Of the $25 million set aside by the U.N. for nutritional supplements for children and pregnant and nursing mothers, Iraq has spent less than $2 million since 1996 and nothing in the past 18 months, it says.
Meanwhile, baby milk sold to Iraq through the U.N. program has shown up in shops throughout the Persian Gulf as part of a scheme to convert goods into funds for illicit purposes, according to the report.
This summer, U.N. patrols discovered a ship carrying 2,000 metric tons of rice and other goods exported from Iraq in exchange for hard currency.
“Baghdad’s refusal to cooperate with the oil-for-food program and its deliberate misuse of resources are cynical efforts to sacrifice the Iraqi people’s welfare in order to bring an end to U.N. sanctions without complying with its obligations,” the report charges.
Iraq is required to declare and destroy all of its weapons of mass destruction--ballistic missiles and nuclear, chemical and biological weapons--before the United Nations considers lifting sanctions. But nine years after its invasion of Kuwait sparked the Gulf War, Iraq has not even revealed what arms it has, a process that was initially supposed to take 90 days.
Although it lacks extensive evidence, the United States believes Baghdad is intent on developing the world’s deadliest weapons. “If given control of Iraq’s resources, Hussein would use them to rearm and threaten the region, not to improve the lot of the Iraqi people,” the report concludes.
While the Iraqi people suffer, the regime has managed to divert enough resources to build a sprawling vacation resort city called Saddamiat al Tharthar 85 miles west of the capital.
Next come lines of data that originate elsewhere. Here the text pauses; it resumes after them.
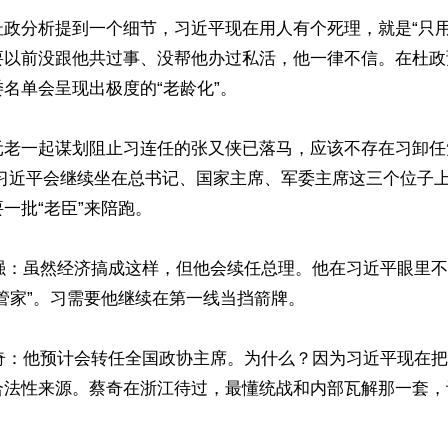
杜政分析提到一个细节，习近平现在用人有个死理，就是“只用
要以前没跟他共过事、没帮他办过私活，他一律不信。在杜政
名单会呈现出极度的“老龄化”。

元老一起谋划阻止习连任的张又侠已落马，应该不存在习卸任
 习近平会继续坐在总书记、国家主席、军委主席这三个位子
一批“老臣”来陪跑。

李强：虽然经济搞成这样，但他会续任总理。他在习近平眼里
管家”。习需要他继续在第一线当挡箭牌。

蔡奇：他预计会转任全国政协主席。为什么？因为习近平现在把
合法性来源。蔡奇在浙江待过，最懂统战和内部瓦解那一套，

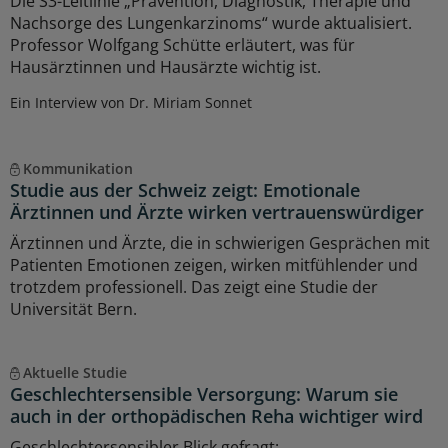
Die S3-Leitlinie „Prävention, Diagnostik, Therapie und
Nachsorge des Lungenkarzinoms“ wurde aktualisiert.
Professor Wolfgang Schütte erläutert, was für
Hausärztinnen und Hausärzte wichtig ist.
Ein Interview von Dr. Miriam Sonnet
Kommunikation
Studie aus der Schweiz zeigt: Emotionale
Ärztinnen und Ärzte wirken vertrauenswürdiger
Ärztinnen und Ärzte, die in schwierigen Gesprächen mit
Patienten Emotionen zeigen, wirken mitfühlender und
trotzdem professionell. Das zeigt eine Studie der
Universität Bern.
Aktuelle Studie
Geschlechtersensible Versorgung: Warum sie
auch in der orthopädischen Reha wichtiger wird
Geschlechtersensibler Blick gefragt: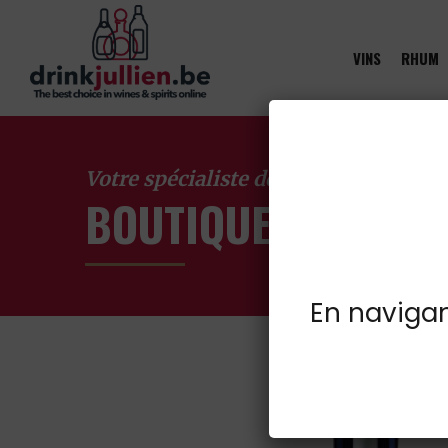
VINS
RHUM
Votre spécialiste des vins à Froidcha
BOUTIQUE EN LIGN
En navigant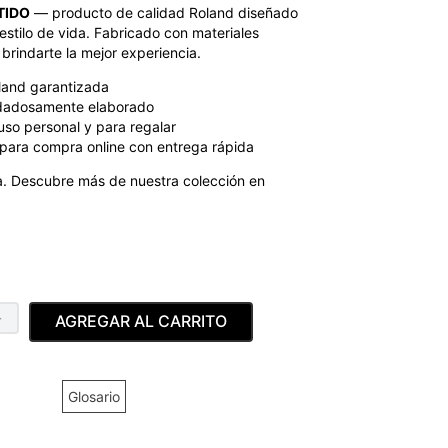
TIDO
— producto de calidad Roland diseñado
estilo de vida. Fabricado con materiales
brindarte la mejor experiencia.
land garantizada
dadosamente elaborado
uso personal y para regalar
para compra online con entrega rápida
. Descubre más de nuestra colección en
＋
AGREGAR AL CARRITO
Glosario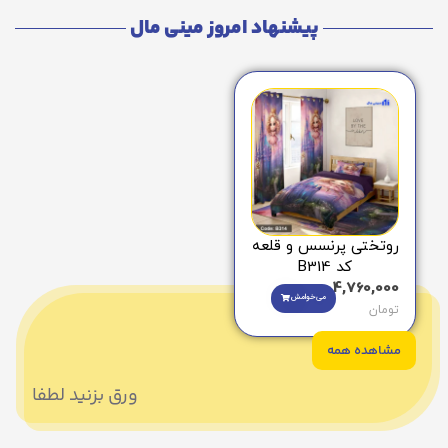
پیشنهاد امروز مینی مال
روتختی پرنسس و قلعه
کد B314
4,760,000
می‌خوامش
تومان
مشاهده همه
ورق بزنید لطفا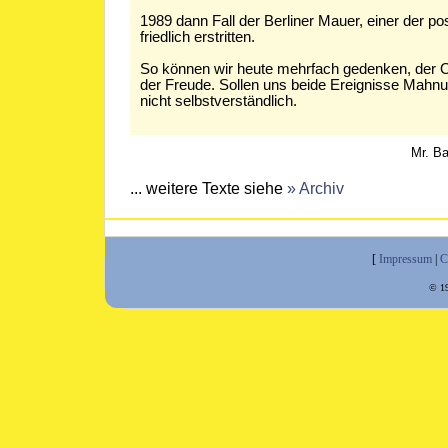
1989 dann Fall der Berliner Mauer, einer der p
friedlich erstritten.
So können wir heute mehrfach gedenken, der O
der Freude. Sollen uns beide Ereignisse Mahnung
nicht selbstverständlich.
Mr. Ba
... weitere Texte siehe
» Archiv
[
Impressum
|
C
© 19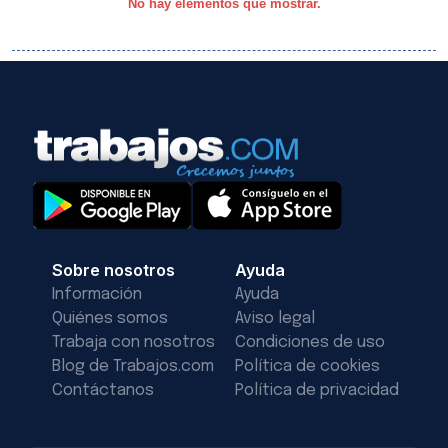
No hay elementos que mostrar.
Sobre nosotros
Ayuda
Información
Ayuda
Quiénes somos
Aviso legal
Trabaja con nosotros
Condiciones de uso
Blog de Trabajos.com
Política de cookies
Contáctanos
Política de privacidad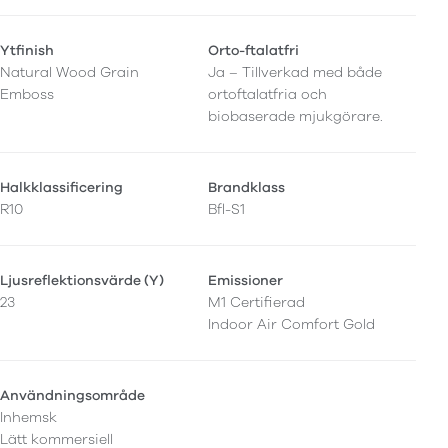
Ytfinish
Orto-ftalatfri
Natural Wood Grain
Ja – Tillverkad med både
Emboss
ortoftalatfria och
biobaserade mjukgörare.
Halkklassificering
Brandklass
R10
Bfl-S1
Ljusreflektionsvärde (Y)
Emissioner
23
M1 Certifierad
Indoor Air Comfort Gold
Användningsområde
Inhemsk
Lätt kommersiell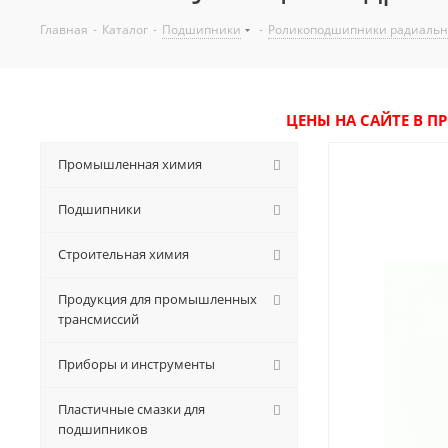
Главная
-
Каталог
-
Подшипники
-
Роликоподшипники радиаль
ЦЕНЫ НА САЙТЕ В П
Промышленная химия
Подшипники
Строительная химия
Продукция для промышленных
трансмиссий
Приборы и инструменты
Пластичные смазки для
подшипников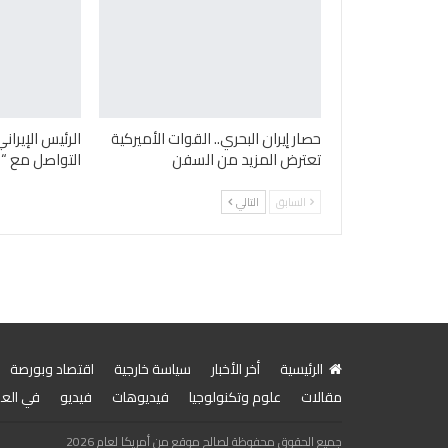
حصار إيران البحري.. القوات الأميركية
الرئيس الإيرا
تعترض المزيد من السفن
التواصل مع “ا
السابق
التالي
الرئيسية
أخر الأخبار
سياسة خارجية
اقتصاد وبورصة
مقالات
علوم وتكنولوجيا
فيديوهات
فيديو
في الع
جميع الحقوق محفوظة لصالح موقع من أمريكا لعام 2026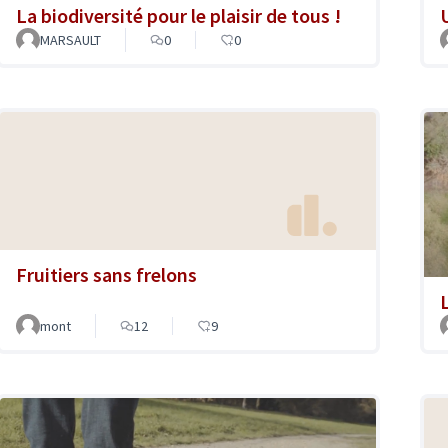
La biodiversité pour le plaisir de tous !
MARSAULT
0
0
Fruitiers sans frelons
mont
12
9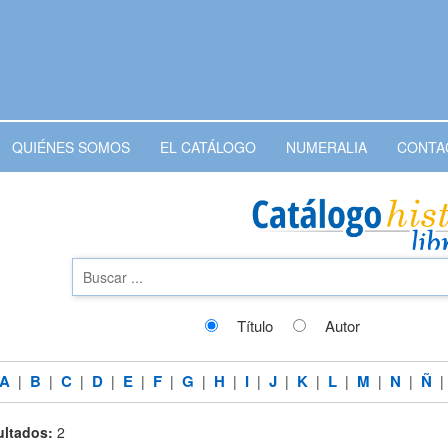
QUIÉNES SOMOS
EL CATÁLOGO
NUMERALIA
CONTA
Título
Autor
A
B
C
D
E
F
G
H
I
J
K
L
M
N
Ñ
|
|
|
|
|
|
|
|
|
|
|
|
|
|
ltados:
2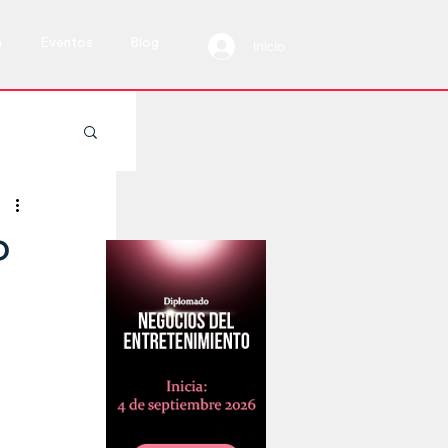
a
Eventos
Blog
Inicio
 vivo
o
It includes an amusement park complete with a Ferris wheel, a man-made lake, two stadiums, hospitals and 625 homes for Iraq’s elite. It opened in April as part of celebrations marking Hussein’s birthday.
“There is no clearer example of the government’s lack of concern for the needs of its people than Saddamiat al Tharthar,” the report says. The regime also has spent more than $2 billion to pay for 48 new palaces for the Iraqi leader since the Gulf War’s end, it adds.